# My 9yo's first buck, public land 10 pointer...



## tcoker (Oct 7, 2014)

He was drawn for the first ever Adult/Child rifle hunt on  Chattahoochee Fall Line - Ft. Perry Tract. It might not be the biggest buck taken, but the level of excitement can't be measured in inches. Awesome place, great memories.


----------



## DSGB (Oct 7, 2014)

Nice first buck! Congrats to the young man!

Is that dried velvet around his antlers?


----------



## tcoker (Oct 7, 2014)

Thanks.

Yep, sure is. Adds a lot to it, IMO.


----------



## tkyklr1 (Oct 7, 2014)

Congrats on your first buck!

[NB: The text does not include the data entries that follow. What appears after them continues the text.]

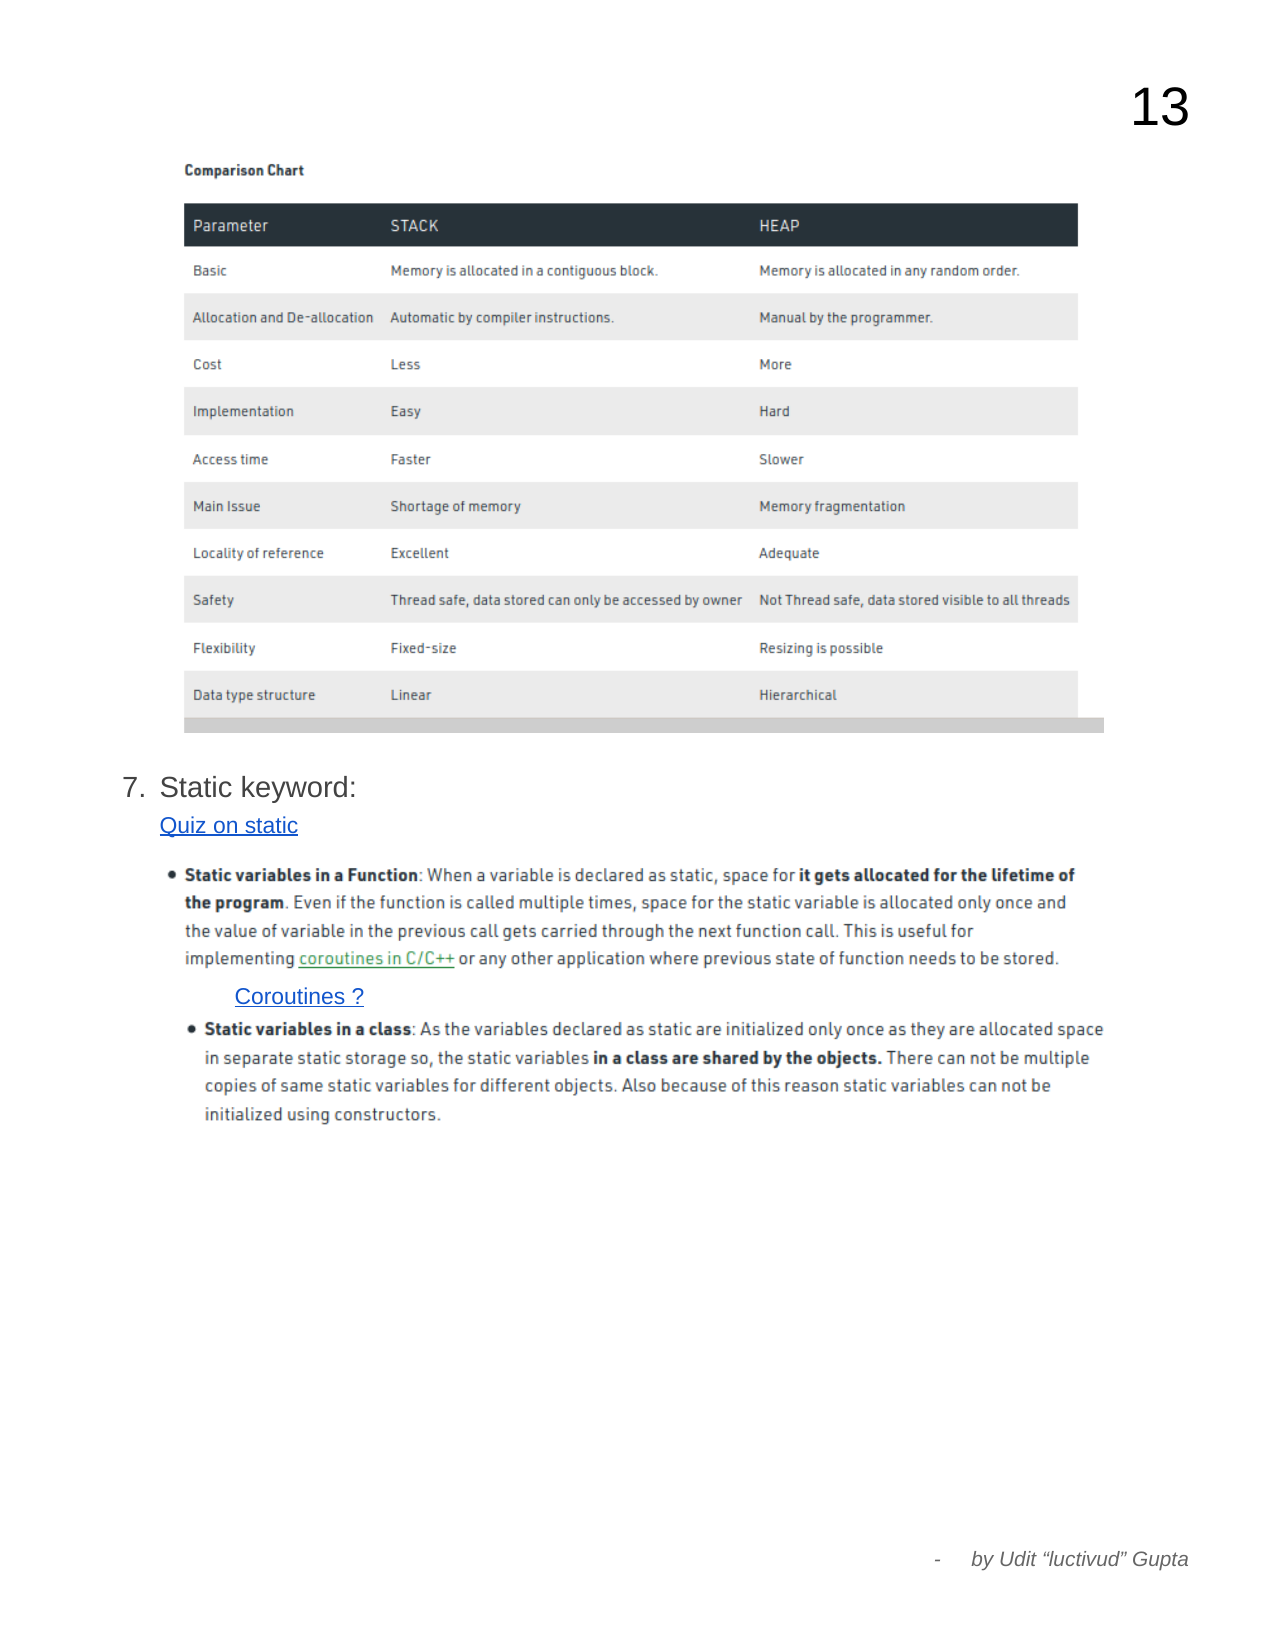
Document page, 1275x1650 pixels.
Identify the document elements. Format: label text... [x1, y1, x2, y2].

picture [159, 150, 1104, 733]
picture [159, 841, 1135, 980]
text Coroutines ? [159, 983, 1191, 1009]
picture [159, 1013, 1135, 1131]
subtitle Static keyword: [122, 770, 1191, 803]
text Quiz on static [159, 812, 1191, 838]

Looks like you and your dad had a great time.


----------



## wvdawg (Oct 7, 2014)

That is awesome!  Congratulations!
Memories will last forever!


----------



## seeker (Oct 7, 2014)

Great buck, I'm sure it's the first of many.


----------



## mark-7mag (Oct 7, 2014)

That is awesome! Congratulations


----------



## GEORGIA-HAMMER64 (Oct 7, 2014)

That will be a hunt that you and your son will always remember congrats.


----------



## ghadarits (Oct 8, 2014)

Priceless memories.

Congrats to both of you. 

That first one is very special I wish I could have shared it with my dad.


----------



## DCHunter (Oct 8, 2014)

Good job! Tell him congrats on a fine deer.


----------



## jlayneii (Oct 11, 2014)

great job


----------



## sea trout (Oct 13, 2014)

excellent!!!!!!!!!!! I love it!!!!!!!!!!!!!!!!!!!!!


----------



## 15DAD (Oct 14, 2014)

Congrats ! That's what it's all about.  Would rather see a young one kill one than I had to kill ten.


----------



## kingfish (Oct 15, 2014)

Lovin the father/son pics !!  Excellent job, and hey...it's a ten point forever no matter how big.


----------



## NorthGaBowhunter (Oct 21, 2014)

awesome buck, tell him uncle Randy said congrats


----------



## rebel bruiser (Oct 21, 2014)

*1st Buck*

Lifelong memory---Good Job !!!


----------